The Oleato–which means “with olive oil”–drinks were a product of the pre-Brian Niccol era, and the new CEO’s interest in simplifying the menu likely extended to removing drinks that had olive oil. The fact that some customers took to social media to complain about certain, ah, “side effects” that come from drinking coffee and olive oil at the same time likely did not help matters either.
At the time, Starbucks believed that the combination of coffee and olive oil would not produce a new kind of laxative but, rather, would be a “game-changer.” Those who desperately want to continue, meanwhile, will find the Oleato drinks are still available in Japan, China, and perhaps least surprisingly of all, Italy.
Drawing Back Interest
Starbucks is frantically trying to get customers back in stores.
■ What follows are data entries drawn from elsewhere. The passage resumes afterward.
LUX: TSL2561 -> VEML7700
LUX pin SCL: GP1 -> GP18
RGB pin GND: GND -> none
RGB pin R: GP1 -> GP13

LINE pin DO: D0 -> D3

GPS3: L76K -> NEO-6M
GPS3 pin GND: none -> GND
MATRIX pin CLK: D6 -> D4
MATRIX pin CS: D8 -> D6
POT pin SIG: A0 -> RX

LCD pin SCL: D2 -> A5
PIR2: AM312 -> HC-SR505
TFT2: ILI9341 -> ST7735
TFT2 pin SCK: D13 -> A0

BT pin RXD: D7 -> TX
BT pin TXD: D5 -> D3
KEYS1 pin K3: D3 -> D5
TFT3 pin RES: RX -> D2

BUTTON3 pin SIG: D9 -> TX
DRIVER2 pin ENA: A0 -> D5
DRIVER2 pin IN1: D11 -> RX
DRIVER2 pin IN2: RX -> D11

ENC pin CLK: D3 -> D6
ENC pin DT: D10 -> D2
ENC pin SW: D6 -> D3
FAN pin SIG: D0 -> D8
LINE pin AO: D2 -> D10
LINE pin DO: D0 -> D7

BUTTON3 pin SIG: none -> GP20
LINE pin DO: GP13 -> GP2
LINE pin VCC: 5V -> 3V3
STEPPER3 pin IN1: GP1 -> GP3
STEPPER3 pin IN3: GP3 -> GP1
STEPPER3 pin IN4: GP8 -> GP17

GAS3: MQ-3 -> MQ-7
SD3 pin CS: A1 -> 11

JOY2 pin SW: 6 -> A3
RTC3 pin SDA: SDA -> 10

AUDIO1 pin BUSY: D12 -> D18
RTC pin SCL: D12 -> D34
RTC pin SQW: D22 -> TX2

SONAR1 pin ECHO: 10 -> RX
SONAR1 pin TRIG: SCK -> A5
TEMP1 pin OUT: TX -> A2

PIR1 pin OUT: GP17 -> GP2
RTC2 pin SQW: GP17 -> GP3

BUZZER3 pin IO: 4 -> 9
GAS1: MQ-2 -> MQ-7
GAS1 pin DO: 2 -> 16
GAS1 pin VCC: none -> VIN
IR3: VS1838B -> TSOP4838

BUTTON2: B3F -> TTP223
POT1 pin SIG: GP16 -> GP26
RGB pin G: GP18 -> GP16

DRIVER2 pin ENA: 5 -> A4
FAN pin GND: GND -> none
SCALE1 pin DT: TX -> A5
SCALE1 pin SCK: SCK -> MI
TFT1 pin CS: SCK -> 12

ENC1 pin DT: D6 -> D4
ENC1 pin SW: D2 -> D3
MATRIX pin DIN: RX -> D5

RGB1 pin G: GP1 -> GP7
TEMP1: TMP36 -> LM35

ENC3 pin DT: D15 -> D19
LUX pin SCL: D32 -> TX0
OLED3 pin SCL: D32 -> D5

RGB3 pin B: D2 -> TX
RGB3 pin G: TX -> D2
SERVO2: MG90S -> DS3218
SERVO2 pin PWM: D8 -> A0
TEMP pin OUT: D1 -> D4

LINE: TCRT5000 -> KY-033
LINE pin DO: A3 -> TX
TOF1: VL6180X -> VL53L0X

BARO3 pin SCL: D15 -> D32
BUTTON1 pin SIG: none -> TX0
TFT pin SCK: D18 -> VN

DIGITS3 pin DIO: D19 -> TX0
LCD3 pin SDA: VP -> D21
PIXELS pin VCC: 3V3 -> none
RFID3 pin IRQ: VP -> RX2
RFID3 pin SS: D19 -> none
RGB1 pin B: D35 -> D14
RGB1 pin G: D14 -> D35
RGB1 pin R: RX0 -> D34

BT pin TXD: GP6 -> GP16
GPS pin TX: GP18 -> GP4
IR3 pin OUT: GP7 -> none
Recently, noted an NPR report, Starbucks revealed that its sales are down 6% in the most recent quarter against the same time last year. That makes this the worst quarter Starbucks has seen since the pandemic, when many Starbucks locations were closed by government mandate.
Niccol’s plan to turn that around, meanwhile, seems to remain as-is: simplify the menu—no more olive oil in the coffee—and improve the ambiance to make Starbucks a “community coffeehouse” once more. I would suggest adding power outlets and making it more accommodating for remote workers, but Starbucks, in general, seems less than pleased with that notion. That much is clear from its recent issuance of a return-to-office mandate.
Is Starbucks Stock a Good Buy Right Now?
Turning to Wall Street, analysts have a Moderate Buy consensus rating on SBUX stock based on 15 Buys, seven Holds, and three Sells assigned in the past three months, as indicated by the graphic below. After an 8.44% rally in its share price over the past year, the average SBUX price target of $101.60 per share implies 4.21% upside potential.